Plays / Drama Objavljeno: 2/26/2024

Euphoria

Euphoria

The play Euphoria, an authorial project by Ksenija Zec, brings to life the world of the so-called Generation Z through the acting technique of animals on stage. This generation of young people who have grown up with digital technology, considering it a way of life without which they cannot function. Their knowledge and life experience are almost exclusively derived from digital sources, and they interpret Andy Warhol's dictum "Everyone has the right to 15 minutes of fame" quite literally. In the play Euphoria, high school students get the opportunity to be momentarily famous by organizing and performing their graduation party, a moment in which they prove their maturity to parents and teachers, thus being initiated into adulthood. The play explores how young people identify themselves by recognizing skills, values, and influence that socially initiatory moments, such as graduation parties, offer, at least momentarily.

Journeying from realism to absurdity, Euphoria describes the everyday life of young people who have grown up in a world that promises eternal adolescence. Simultaneously, our globalized world is rapidly changing in ways no one could have imagined, with increasing wars, catastrophic climate changes, the coronavirus pandemic, and economic crises occurring at breakneck speed. Global chaos has become so pervasive that it dangerously suffocates the individual's inner universe. The social backdrop of our small generational psychodramas becomes increasingly bizarre. We all become those high school students, navigating a traumatizing path through a senseless society that even our best intentions struggle to save. However, in Euphoria, we can still laugh about it.

Euphoria seeks to decipher the moments of happiness and ecstasy we crave and at what cost we attain them. Based on exploring different aspects of the animal technique, the play creates a narrative that detects, transforms, and imagines theater as a space for play, dialogue, and social critique.

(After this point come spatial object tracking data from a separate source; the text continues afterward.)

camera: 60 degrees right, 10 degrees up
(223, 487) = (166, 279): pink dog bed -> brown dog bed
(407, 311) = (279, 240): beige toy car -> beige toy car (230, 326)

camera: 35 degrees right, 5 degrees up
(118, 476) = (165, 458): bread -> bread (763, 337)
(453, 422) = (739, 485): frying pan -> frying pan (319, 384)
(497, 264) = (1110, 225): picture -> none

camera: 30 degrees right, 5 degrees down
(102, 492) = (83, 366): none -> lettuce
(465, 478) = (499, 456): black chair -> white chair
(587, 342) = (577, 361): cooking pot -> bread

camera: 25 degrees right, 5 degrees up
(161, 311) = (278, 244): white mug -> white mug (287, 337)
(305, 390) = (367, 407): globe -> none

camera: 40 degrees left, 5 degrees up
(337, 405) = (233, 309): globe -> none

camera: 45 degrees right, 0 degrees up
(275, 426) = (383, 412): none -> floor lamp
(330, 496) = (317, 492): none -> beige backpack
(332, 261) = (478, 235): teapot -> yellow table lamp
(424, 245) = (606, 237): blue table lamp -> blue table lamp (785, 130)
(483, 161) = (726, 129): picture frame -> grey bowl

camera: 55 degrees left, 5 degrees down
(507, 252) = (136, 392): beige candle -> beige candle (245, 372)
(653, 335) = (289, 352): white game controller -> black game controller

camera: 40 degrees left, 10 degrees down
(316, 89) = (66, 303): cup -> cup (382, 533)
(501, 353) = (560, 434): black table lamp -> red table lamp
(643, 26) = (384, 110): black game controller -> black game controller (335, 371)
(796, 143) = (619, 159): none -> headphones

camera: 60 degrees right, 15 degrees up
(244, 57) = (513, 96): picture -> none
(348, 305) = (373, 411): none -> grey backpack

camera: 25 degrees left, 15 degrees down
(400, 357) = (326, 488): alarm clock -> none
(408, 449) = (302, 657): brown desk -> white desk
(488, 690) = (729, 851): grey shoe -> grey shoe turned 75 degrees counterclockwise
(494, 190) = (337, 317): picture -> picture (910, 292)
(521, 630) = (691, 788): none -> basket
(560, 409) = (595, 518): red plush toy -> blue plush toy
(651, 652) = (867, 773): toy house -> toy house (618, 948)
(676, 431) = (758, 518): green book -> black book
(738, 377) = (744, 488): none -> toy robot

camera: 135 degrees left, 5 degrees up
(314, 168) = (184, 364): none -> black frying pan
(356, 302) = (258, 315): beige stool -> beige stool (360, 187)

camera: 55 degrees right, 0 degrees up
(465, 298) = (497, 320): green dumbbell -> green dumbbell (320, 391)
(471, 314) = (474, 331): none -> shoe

ANIMAL TECHNIQUE (NON-HUMANS)

The animal technique belongs to the so-called pre-genre techniques, and Ksenija Zec established its specific version at the Academy of Dramatic Art in Zagreb. This technique allows actors to shift their bodily center to achieve a rich range of different characters. The "animal technique" is common in the practices of many world drama and film schools, from the International Theatre School of Jacques Lecoq to the Theatre and Film Institute of Lee Strasberg. The animal technique serves the imagination and understanding of other and different bodies from one's own. Analyzing the behavior of animals and their role in human imagination is the foundation for creating characters. This technique is acquired through a system of exercises that enable the analysis and observation of natural phenomena. By continuously developing the technique and imagination and working on acting positions, situations, and relationships with partners or groups, more advanced and demanding elements are discovered and adopted, leading to the development of character masks or characters in reverse. The emphasis is placed on anatomical research into the possibilities of changing the body's architecture. In addition to working on the anatomical settings of the animal by moving into imaginary centers, actors begin to draw imagination from the instinctual world and sensory stimuli and delve into their unconscious and archetypes as ways of producing stage beings. This process creates a performance text, often resulting in the ensemble's co-authored expressions.